Google takes new step towards quantum computerBack
Google is one step closer to building a fully functioning quantum computer. Researchers at Google Quantum AI have made progress in correcting errors that affect the system, decreasing error rates as the system grows in size. According to Google, this is a major step towards using quantum computers for practical applications.
Quantum computers are seen as the future of computer science. They are able to perform calculations that are impossible on the 'classic' computers we use today, but they are also prone to errors. Now Google researchers say they've found a way to correct errors by making the quantum code bigger.
According to Google, this is the second step of a total of six that are needed to come to a working quantum computer. The first step took place in 2019 when a Google quantum computer performed a calculation that would have taken thousands of years on an ordinary computer.

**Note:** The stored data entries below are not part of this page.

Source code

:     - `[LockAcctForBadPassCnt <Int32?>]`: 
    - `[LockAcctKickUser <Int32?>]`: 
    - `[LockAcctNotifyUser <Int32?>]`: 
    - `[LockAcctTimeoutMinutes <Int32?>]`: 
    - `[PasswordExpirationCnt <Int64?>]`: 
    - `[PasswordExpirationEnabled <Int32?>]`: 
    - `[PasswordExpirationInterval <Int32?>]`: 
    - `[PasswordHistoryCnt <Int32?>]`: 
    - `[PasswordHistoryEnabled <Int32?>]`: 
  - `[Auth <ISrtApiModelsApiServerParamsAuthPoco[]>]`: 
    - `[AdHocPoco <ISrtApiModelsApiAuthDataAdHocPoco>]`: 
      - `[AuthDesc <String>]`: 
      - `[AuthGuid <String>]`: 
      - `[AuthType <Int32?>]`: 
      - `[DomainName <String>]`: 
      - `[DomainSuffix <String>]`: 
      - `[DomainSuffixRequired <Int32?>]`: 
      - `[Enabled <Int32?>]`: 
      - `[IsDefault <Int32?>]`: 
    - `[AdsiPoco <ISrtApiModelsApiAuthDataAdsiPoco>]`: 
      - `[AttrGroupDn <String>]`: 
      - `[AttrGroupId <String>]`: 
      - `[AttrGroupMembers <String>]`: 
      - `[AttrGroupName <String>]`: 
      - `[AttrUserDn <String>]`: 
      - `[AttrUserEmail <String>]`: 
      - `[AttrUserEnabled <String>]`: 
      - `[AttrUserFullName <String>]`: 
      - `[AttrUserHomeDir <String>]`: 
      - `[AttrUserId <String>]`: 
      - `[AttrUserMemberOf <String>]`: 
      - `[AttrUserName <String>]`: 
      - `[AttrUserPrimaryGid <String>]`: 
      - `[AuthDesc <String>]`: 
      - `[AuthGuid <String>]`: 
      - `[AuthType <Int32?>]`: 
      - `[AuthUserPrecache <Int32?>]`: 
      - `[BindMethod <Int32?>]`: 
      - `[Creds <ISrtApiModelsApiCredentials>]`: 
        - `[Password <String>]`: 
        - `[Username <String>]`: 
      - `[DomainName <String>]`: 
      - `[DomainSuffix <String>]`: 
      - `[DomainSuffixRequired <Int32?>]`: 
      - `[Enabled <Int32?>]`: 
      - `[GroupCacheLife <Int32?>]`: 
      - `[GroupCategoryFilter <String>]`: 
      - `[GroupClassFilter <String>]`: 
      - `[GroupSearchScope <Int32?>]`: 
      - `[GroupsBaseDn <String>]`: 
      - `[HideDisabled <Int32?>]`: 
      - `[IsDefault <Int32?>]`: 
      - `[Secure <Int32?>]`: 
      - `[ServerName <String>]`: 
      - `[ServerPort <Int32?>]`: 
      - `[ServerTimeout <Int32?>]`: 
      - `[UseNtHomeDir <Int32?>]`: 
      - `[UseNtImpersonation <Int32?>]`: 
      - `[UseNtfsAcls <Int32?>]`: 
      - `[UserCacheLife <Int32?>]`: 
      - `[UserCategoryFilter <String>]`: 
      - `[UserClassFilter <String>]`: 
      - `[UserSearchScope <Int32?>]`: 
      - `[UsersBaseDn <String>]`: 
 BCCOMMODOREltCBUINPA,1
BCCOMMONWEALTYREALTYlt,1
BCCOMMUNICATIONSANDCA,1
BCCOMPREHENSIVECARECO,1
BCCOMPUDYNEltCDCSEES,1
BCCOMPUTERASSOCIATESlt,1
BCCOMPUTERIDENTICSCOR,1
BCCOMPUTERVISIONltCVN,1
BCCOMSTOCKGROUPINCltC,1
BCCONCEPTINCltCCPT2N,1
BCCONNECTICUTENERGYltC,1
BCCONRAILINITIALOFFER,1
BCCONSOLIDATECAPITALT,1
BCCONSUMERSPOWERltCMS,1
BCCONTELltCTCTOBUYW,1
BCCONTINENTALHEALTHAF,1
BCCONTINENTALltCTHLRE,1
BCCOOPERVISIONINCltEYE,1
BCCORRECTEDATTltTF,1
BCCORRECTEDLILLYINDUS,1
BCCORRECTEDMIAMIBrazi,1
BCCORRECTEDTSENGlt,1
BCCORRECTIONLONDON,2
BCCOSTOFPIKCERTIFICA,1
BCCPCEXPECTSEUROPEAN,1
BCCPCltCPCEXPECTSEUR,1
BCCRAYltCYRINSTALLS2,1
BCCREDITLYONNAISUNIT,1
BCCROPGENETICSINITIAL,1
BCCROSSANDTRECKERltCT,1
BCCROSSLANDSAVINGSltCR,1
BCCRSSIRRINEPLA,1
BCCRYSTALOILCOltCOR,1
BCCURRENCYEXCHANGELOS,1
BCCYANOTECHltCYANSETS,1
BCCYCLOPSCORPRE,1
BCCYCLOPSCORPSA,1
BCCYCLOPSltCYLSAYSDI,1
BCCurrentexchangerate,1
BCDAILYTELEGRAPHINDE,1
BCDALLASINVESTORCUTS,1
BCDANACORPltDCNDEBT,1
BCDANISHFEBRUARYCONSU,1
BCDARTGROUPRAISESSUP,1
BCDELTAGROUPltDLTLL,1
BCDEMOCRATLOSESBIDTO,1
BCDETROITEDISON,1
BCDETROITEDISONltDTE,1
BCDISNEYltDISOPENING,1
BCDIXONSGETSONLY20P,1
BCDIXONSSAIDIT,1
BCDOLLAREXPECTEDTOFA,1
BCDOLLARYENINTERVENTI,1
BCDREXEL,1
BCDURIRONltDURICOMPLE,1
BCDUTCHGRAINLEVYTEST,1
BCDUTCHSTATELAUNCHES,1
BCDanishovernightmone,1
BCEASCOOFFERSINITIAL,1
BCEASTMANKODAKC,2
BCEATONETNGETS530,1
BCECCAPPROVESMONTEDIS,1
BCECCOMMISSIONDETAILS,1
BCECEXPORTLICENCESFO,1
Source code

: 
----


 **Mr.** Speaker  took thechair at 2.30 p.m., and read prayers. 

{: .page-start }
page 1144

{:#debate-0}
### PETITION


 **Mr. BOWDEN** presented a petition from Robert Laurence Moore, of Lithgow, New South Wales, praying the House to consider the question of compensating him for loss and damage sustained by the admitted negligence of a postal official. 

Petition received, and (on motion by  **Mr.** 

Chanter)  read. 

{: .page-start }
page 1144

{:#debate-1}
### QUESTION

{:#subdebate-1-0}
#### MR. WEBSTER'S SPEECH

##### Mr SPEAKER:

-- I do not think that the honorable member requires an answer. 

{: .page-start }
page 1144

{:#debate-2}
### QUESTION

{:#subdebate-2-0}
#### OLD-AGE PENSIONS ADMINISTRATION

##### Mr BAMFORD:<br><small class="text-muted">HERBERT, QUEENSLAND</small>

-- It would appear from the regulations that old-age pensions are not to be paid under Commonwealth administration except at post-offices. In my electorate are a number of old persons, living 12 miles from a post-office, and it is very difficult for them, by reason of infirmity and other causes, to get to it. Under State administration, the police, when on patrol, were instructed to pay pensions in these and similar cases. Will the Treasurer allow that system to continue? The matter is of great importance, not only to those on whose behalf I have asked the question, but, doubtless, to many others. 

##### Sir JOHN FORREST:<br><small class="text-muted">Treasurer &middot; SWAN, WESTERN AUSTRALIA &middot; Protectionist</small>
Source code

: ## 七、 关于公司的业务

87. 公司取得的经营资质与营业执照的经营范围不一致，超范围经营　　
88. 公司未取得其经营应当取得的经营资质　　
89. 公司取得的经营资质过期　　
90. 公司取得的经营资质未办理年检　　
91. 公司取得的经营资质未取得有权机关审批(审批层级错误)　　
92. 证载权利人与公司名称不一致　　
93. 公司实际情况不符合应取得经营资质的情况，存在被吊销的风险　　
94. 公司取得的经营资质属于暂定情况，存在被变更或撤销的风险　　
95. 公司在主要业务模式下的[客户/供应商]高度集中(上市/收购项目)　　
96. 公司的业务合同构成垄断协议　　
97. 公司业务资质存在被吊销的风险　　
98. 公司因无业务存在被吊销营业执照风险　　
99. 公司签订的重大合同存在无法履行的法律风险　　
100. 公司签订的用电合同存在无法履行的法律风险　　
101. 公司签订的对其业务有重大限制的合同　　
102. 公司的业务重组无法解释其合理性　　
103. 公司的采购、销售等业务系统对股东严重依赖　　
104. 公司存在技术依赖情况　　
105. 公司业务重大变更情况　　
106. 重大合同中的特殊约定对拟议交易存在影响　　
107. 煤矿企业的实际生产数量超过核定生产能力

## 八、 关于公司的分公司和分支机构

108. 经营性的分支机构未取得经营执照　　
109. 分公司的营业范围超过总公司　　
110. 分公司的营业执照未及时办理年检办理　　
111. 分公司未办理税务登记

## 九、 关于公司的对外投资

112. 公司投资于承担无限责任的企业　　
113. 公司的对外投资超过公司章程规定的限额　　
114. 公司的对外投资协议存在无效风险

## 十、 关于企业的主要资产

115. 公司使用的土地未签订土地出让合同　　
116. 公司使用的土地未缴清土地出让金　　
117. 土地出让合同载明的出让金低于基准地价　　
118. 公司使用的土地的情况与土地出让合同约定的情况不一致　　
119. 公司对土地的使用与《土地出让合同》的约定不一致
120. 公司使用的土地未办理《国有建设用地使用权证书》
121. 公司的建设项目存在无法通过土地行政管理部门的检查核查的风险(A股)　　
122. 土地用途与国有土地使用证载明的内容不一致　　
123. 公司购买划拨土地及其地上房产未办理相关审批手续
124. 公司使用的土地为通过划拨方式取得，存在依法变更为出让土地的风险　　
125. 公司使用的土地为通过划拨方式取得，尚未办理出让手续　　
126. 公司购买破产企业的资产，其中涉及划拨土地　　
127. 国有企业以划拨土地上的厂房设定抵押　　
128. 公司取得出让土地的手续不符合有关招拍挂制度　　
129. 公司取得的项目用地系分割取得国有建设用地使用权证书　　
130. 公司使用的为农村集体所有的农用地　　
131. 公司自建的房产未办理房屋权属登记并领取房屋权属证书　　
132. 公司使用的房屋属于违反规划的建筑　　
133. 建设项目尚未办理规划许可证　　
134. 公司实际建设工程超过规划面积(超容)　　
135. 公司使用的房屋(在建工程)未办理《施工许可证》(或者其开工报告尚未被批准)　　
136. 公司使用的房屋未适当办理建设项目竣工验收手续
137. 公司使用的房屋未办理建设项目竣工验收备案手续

All computers are subject to failure due to stray electrons crossing a barrier or a cosmic ray particle disrupting the circuit. An ordinary computer chip copies part of the information into 'error correction' bits. If an error occurs, the chip can automatically detect and solve the problem.
In quantum information this is not possible without the quantum state (qubits, which can simultaneously have the value 0 and 1) being irretrievably lost; information cannot simply be copied. Google's researchers solved this by using a collection of physical qubits instead of a single one. The computer then uses some of these physical qubits to correct any errors. The more physical qubits there are, the better they can correct an error. A version with 49 qubits was even able to recover from two simultaneous errors.
But there must be enough capacity left to perform calculations, and the Google team is still a long way off. So Step Six is a machine with a million physical qubits, encoding 1000 logical qubits. And that is still a long way to go.